His boots squished as he walked down a long, gray-carpeted hallway toward a central desk, a semicircular affair made from blond wood with a young man wearing a white shirt, green tie, and Dockers seated on a swivel chair behind it.

“Can I help you?” he asked, eyeing Lang’s dripping jacket.

He had no identification. No credentials. “Detective Langdon Stone,” he said, the lie too easy on his tongue. He sensed now that he’d never left. Not really. Not where it counted. Law enforcement was who he was; maybe all he had left. “I’m here to see Dr. Norris.”

He frowned. “She may have gone home for the day.”

“She called the Winslow County Sheriff’s Department, and they sent me.”

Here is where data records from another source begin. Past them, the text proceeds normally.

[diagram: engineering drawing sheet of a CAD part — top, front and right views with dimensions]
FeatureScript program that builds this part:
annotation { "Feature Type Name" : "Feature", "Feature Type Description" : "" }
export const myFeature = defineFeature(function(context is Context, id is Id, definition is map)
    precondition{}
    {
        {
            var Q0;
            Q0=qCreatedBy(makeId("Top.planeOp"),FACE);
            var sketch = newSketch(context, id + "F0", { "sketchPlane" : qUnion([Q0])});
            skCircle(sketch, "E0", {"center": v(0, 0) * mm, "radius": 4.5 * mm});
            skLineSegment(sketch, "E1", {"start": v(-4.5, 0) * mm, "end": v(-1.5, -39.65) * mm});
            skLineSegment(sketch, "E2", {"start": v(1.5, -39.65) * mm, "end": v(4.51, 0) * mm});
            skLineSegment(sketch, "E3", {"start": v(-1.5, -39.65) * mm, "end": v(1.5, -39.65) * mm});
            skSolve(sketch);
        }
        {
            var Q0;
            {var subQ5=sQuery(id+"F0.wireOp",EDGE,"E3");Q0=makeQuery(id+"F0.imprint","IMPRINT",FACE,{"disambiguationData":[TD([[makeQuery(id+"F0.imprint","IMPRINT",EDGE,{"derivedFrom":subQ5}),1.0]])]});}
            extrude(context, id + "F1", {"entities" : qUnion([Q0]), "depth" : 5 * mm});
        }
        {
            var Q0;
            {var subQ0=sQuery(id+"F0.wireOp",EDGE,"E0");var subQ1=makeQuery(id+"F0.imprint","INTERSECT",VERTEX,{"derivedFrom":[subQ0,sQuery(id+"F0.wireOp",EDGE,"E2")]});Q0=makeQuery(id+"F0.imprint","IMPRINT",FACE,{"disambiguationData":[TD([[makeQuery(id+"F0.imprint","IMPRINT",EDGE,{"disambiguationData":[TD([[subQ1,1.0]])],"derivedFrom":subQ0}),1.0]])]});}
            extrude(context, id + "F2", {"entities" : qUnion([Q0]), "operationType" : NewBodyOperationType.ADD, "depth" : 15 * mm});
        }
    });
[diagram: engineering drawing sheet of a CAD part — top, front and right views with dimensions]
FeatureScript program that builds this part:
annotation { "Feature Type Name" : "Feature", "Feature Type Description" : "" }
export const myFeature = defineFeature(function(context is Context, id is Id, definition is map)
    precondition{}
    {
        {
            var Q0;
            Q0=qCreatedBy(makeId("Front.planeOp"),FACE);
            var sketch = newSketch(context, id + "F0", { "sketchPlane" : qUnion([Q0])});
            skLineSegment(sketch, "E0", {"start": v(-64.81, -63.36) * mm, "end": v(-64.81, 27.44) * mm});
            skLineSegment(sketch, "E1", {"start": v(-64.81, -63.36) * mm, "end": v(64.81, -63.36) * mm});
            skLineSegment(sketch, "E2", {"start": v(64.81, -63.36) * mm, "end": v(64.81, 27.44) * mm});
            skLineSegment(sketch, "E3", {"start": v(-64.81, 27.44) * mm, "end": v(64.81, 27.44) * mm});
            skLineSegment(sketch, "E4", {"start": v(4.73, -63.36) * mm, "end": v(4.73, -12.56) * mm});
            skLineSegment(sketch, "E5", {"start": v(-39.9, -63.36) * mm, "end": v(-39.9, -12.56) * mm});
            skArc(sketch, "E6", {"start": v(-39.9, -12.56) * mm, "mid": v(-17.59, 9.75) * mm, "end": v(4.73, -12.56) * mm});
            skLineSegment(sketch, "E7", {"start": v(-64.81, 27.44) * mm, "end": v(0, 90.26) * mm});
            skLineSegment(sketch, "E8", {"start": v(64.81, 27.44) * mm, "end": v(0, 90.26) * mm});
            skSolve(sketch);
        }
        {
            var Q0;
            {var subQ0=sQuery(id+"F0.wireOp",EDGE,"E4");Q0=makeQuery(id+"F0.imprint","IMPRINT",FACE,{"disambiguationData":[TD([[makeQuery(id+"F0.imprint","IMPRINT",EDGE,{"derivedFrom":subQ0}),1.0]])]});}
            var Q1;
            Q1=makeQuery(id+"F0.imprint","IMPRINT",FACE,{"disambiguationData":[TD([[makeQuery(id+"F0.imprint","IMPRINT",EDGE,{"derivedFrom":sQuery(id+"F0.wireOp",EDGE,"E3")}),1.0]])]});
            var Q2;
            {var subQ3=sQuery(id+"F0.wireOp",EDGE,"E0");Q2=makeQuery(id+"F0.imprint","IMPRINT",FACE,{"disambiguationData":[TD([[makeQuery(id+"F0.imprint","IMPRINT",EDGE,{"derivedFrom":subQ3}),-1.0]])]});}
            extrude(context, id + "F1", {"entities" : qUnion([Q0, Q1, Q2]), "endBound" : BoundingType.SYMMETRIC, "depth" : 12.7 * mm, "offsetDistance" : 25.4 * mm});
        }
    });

“Oh.” He reached for the phone and punched in a number. After waiting through enough rings to convince even Lang that she wasn’t in, he hung up and shook his head. “Not in her office.”

“Can you page her through the hospital from here?”

“I can call the hospital front desk,” he said, his fingers already on the phone again. After a brief conversation with someone at the other end, he nodded and pointed farther down the hallway, ostensibly toward the juncture with the hospital. “Go to the elevators at the end of the hall,” he said to Lang. “Punch floor two, which leads to the skyway and the gallery level of the hospital. Turn right, follow the hallway, and go down the stairs to the front reception desk. They don’t think Dr. Norris has left yet.”

“Is that the only way to access the hospital directly from the medical offices?”

“Uh-huh.”

“And what about the other hospital building? Where they house the criminally insane?”